Many of your concerns seem, at least to someone who is probably as old as Cephalus, unlikely to be resolved anytime soon. That the Ivy League universities are meritocratic and rarely live up to whatever ideals they set for themselves from time to time is certainly not new. Similarly, careerism crowding out contemplation and many other virtues has been with us at least since the Industrial Revolution, and probably long before. But it’s not clear that students must inevitably make the choice with which you wrestled, which is “to either follow the careerist playbook“ into banking “with no time for quiet reflection, or to live in precarity” as a pre-tenure academic.

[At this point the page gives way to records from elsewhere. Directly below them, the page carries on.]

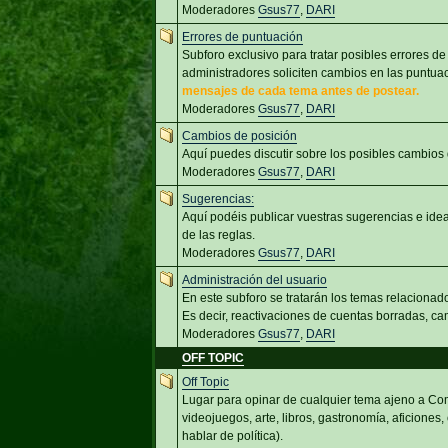
Moderadores
Gsus77
,
DARI
Errores de puntuación
Subforo exclusivo para tratar posibles errores de
administradores soliciten cambios en las puntu
mensajes de cada tema antes de postear.
Moderadores
Gsus77
,
DARI
Cambios de posición
Aquí puedes discutir sobre los posibles cambios
Moderadores
Gsus77
,
DARI
Sugerencias:
Aquí podéis publicar vuestras sugerencias e id
de las reglas.
Moderadores
Gsus77
,
DARI
Administración del usuario
En este subforo se tratarán los temas relacionado
Es decir, reactivaciones de cuentas borradas, cam
Moderadores
Gsus77
,
DARI
OFF TOPIC
Off Topic
Lugar para opinar de cualquier tema ajeno a Com
videojuegos, arte, libros, gastronomía, aficiones,
hablar de política).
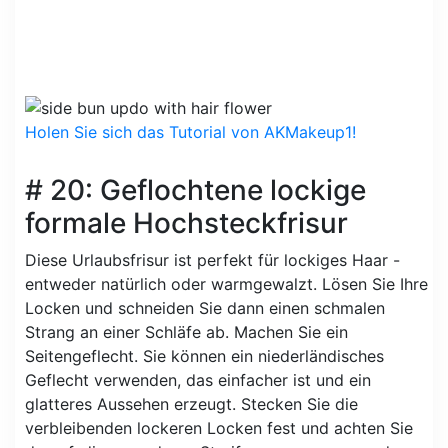
Holen Sie sich das Tutorial von AKMakeup1!
# 20: Geflochtene lockige
formale Hochsteckfrisur
Diese Urlaubsfrisur ist perfekt für lockiges Haar -
entweder natürlich oder warmgewalzt. Lösen Sie Ihre
Locken und schneiden Sie dann einen schmalen
Strang an einer Schläfe ab. Machen Sie ein
Seitengeflecht. Sie können ein niederländisches
Geflecht verwenden, das einfacher ist und ein
glatteres Aussehen erzeugt. Stecken Sie die
verbleibenden lockeren Locken fest und achten Sie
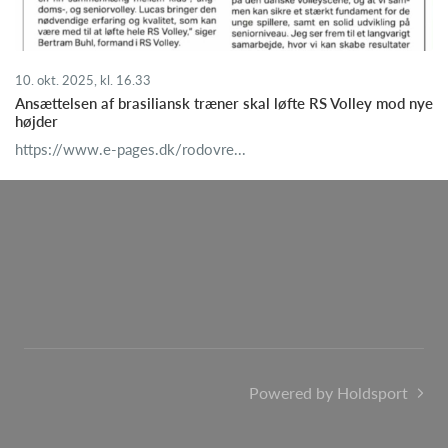
10. okt. 2025, kl. 16.33
Ansættelsen af brasiliansk træner skal løfte RS Volley mod nye
højder
https://www.e-pages.dk/rodovre...
Powered by Holdsport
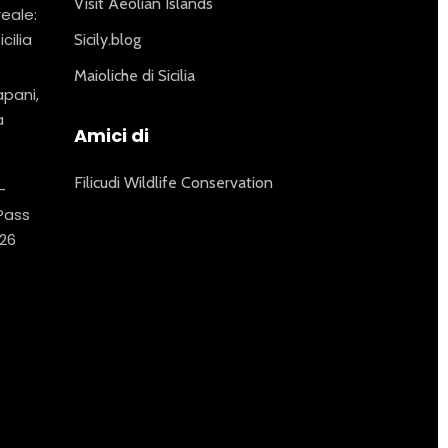
Visit Aeolian Islands
reale:
icilia
Sicily.blog
Maioliche di Sicilia
apani,
a
Amici di
Filicudi Wildlife Conservation
–
 Pass
26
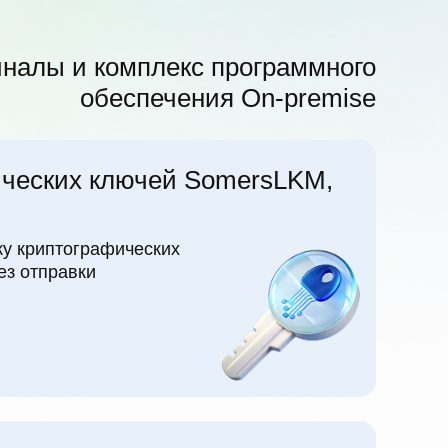
налы и комплекс программного
обеспечения On-premise
ических ключей SomersLKM,
ку криптографических
ез отправки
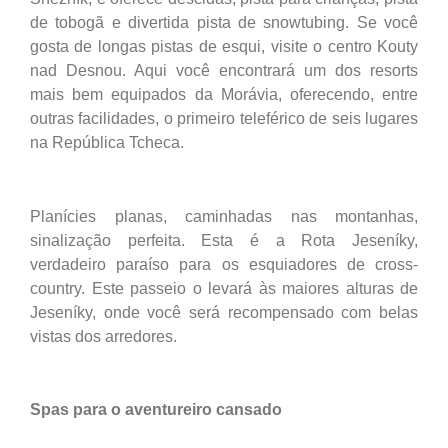
de tobogã e divertida pista de snowtubing. Se você
gosta de longas pistas de esqui, visite o centro Kouty
nad Desnou. Aqui você encontrará um dos resorts
mais bem equipados da Morávia, oferecendo, entre
outras facilidades, o primeiro teleférico de seis lugares
na República Tcheca.
Planícies planas, caminhadas nas montanhas,
sinalização perfeita. Esta é a Rota Jeseníky,
verdadeiro paraíso para os esquiadores de cross-
country. Este passeio o levará às maiores alturas de
Jeseníky, onde você será recompensado com belas
vistas dos arredores.
Spas para o aventureiro cansado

Some will make that kind of all or nothing choice, but others will, at various times in their chosen careers, feel a need to reflect on the issues that Socrates raises with Cephalus – even if they don’t know that they are essentially in dialogue with an ancient Athenian philosopher. For the two of us, I think the question is what we can do to encourage them to do that kind of thinking more often and more productively.

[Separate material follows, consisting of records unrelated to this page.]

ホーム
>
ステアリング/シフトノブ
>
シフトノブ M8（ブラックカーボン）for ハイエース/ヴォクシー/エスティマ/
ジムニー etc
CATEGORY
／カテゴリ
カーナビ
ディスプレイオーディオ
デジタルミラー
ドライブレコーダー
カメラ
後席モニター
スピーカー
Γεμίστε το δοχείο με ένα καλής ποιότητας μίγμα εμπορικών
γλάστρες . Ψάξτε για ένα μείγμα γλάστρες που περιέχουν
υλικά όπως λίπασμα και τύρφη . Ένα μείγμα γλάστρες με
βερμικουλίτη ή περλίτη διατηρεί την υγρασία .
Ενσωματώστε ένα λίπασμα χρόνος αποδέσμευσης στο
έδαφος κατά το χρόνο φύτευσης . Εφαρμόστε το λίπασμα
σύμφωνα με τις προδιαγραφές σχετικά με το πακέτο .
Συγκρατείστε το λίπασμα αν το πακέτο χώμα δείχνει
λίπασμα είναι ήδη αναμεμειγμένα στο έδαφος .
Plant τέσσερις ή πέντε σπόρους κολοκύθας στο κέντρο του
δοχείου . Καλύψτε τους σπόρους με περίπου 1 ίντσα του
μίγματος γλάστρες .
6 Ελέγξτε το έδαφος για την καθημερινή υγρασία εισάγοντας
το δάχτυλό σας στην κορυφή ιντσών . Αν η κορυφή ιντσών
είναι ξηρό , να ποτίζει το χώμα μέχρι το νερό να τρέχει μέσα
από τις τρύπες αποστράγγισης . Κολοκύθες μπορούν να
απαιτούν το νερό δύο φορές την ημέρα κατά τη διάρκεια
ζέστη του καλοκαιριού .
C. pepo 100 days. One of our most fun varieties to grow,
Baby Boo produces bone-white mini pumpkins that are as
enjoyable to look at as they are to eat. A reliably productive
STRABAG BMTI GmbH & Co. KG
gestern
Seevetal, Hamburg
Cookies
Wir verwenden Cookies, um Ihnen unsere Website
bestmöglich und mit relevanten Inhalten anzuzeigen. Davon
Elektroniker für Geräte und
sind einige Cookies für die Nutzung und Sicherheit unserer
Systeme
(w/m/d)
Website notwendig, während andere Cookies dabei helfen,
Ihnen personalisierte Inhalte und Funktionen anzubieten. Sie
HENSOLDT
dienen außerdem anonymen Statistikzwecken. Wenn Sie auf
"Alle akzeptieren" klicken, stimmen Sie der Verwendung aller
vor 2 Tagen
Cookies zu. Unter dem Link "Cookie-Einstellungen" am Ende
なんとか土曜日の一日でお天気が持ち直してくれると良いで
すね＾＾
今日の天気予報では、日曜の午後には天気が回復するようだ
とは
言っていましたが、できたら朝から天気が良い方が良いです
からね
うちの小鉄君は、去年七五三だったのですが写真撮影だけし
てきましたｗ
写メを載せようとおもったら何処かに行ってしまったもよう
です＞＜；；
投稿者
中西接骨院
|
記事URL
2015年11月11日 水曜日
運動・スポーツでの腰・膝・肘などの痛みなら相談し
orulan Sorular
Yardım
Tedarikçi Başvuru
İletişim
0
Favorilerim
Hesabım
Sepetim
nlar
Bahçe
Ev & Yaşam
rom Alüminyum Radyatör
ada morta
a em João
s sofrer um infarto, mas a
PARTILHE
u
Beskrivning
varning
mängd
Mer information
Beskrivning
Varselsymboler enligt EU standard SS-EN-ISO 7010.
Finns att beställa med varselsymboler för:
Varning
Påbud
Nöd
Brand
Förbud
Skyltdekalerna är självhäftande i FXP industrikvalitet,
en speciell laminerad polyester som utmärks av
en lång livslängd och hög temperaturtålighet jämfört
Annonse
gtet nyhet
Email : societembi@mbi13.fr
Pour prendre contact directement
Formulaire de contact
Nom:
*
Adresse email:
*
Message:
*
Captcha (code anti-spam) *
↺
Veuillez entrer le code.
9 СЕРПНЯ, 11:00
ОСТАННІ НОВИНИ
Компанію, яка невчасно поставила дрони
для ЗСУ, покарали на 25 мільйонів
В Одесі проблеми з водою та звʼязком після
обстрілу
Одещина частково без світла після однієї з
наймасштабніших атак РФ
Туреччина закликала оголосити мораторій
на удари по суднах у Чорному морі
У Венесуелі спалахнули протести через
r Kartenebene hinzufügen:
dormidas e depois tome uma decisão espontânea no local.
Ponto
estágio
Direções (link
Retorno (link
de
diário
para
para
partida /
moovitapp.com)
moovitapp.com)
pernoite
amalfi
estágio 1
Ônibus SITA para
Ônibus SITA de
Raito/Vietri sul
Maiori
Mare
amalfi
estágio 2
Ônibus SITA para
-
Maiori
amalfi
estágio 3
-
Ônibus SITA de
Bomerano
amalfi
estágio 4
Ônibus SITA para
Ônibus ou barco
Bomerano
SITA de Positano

So, perhaps alongside creative thinking about a root-and-branch renovation of the modern university curriculum, we can look for ways to point the career minded in the right direction. Returning a liberal arts foundation to business schools is the approach that Kendall Hack and I suggested in your book. Similarly a revival of jurisprudence in law schools would not only help students become more effective and thoughtful lawyers, but would also provide an exposure to philosophical materials to which they can return when they can carve out time for reflection in their busy careers.
At the undergraduate level, we can think about how to give students in the more practical majors a solid and thoughtfully assembled liberal arts experience. A great example is the minor in Constitutional Studies my colleague Phillip Muñoz launched at Notre Dame. Career-minded students choosing to major in business, engineering, or the sciences, can still be educated “in the enduring principles of Constitutional government and ideas and institutions of a free society.”

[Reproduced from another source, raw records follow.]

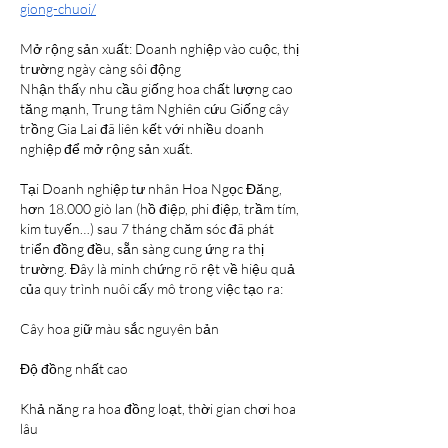
giong-chuoi/
Mở rộng sản xuất: Doanh nghiệp vào cuộc, thị 
trường ngày càng sôi động
Nhận thấy nhu cầu giống hoa chất lượng cao 
tăng mạnh, Trung tâm Nghiên cứu Giống cây 
trồng Gia Lai đã liên kết với nhiều doanh 
nghiệp để mở rộng sản xuất.
Tại Doanh nghiệp tư nhân Hoa Ngọc Đăng, 
hơn 18.000 giò lan (hồ điệp, phi điệp, trầm tím, 
kim tuyến…) sau 7 tháng chăm sóc đã phát 
triển đồng đều, sẵn sàng cung ứng ra thị 
trường. Đây là minh chứng rõ rệt về hiệu quả 
của quy trình nuôi cấy mô trong việc tạo ra:
Cây hoa giữ màu sắc nguyên bản
Độ đồng nhất cao
Khả năng ra hoa đồng loạt, thời gian chơi hoa 
lâu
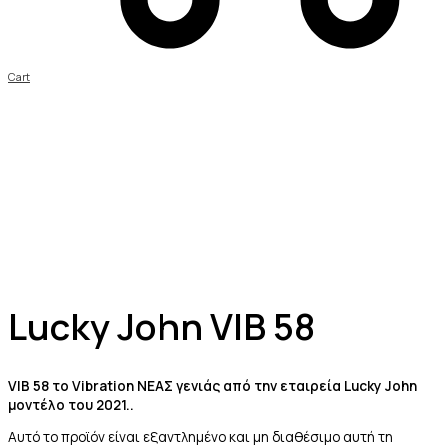
Cart
Lucky John VIB 58
VIB 58 το Vibration ΝΕΑΣ γενιάς από την εταιρεία Lucky John
μοντέλο του 2021..
Αυτό το προϊόν είναι εξαντλημένο και μη διαθέσιμο αυτή τη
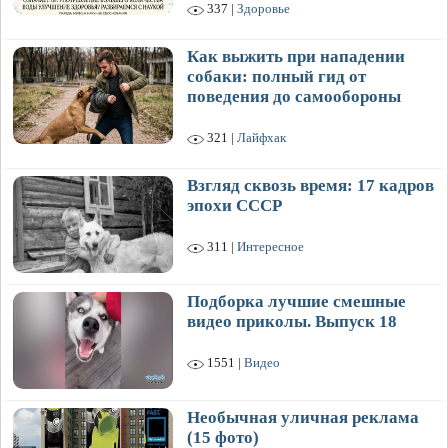
337 |
Здоровье
Как выжить при нападении
собаки: полный гид от
поведения до самообороны
321 |
Лайфхак
Взгляд сквозь время: 17 кадров
эпохи СССР
311 |
Интересное
Подборка лучшие смешные
видео приколы. Выпуск 18
1551 |
Видео
Необычная уличная реклама
(15 фото)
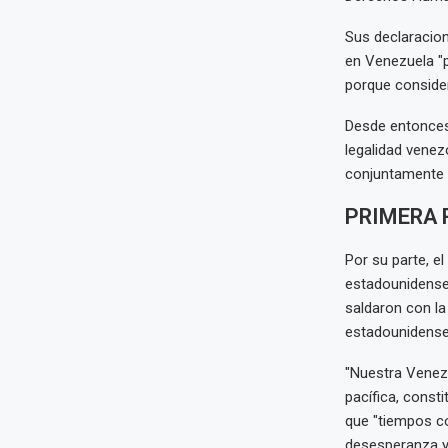
Sus declaracion
en Venezuela "p
porque consider
Desde entonces,
legalidad venez
conjuntamente 
PRIMERA 
Por su parte, e
estadounidenses
saldaron con la
estadounidense
"Nuestra Venezu
pacífica, consti
que "tiempos co
desesperanza y 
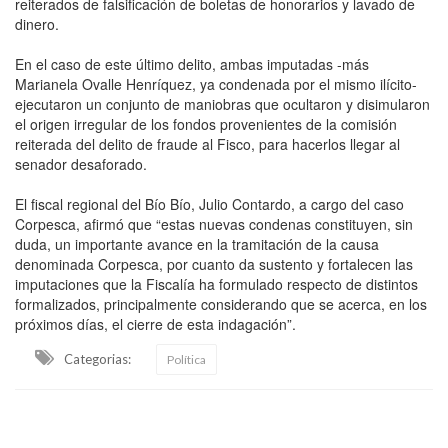
reiterados de falsificación de boletas de honorarios y lavado de
dinero.
En el caso de este último delito, ambas imputadas -más
Marianela Ovalle Henríquez, ya condenada por el mismo ilícito-
ejecutaron un conjunto de maniobras que ocultaron y disimularon
el origen irregular de los fondos provenientes de la comisión
reiterada del delito de fraude al Fisco, para hacerlos llegar al
senador desaforado.
El fiscal regional del Bío Bío, Julio Contardo, a cargo del caso
Corpesca, afirmó que “estas nuevas condenas constituyen, sin
duda, un importante avance en la tramitación de la causa
denominada Corpesca, por cuanto da sustento y fortalecen las
imputaciones que la Fiscalía ha formulado respecto de distintos
formalizados, principalmente considerando que se acerca, en los
próximos días, el cierre de esta indagación”.
Categorias:
Política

In terms of creating a broader market for “useless contemplation and leisure,” your suggestion of getting opinion leaders such as the Financial Times to be supportive will undoubtedly be helpful. But, for your plans to succeed, you will need opinion followers as well. It seems to me that the social media and video game industries have demonstrated that it is possible to get people to make impressively large commitments of time to thinking about things that have little or no usefulness for their careers. Now what you need to do is figure out how to get them to devote some of that time to thinking about the meaning of life and work, or perhaps, as a start, to sample the vast resources available on the Internet for engaging with classic texts.
Finally, I am very grateful for this opportunity to join with you in a fascinating dialogue on the importance of the liberal arts for modern society. If nothing else, I hope it has inspired you to conclude, as your Greek forebear and fellow philosopher Socrates said to Cephalus, “I enjoy talking with the very aged.”
Donald Drakeman
Constantine Vassiliou is a Visiting Assistant Professor at the University of Houston. He is co-editor of the new book, Liberal Education and Citizenship in a Self-Governing Republic, Forthcoming Fall 2022.
Donald Drakeman is Distinguished Research Professor in the Center for Citizenship and Constitutional Government at the University of Notre Dame, and a Fellow in Health Management at the University of Cambridge.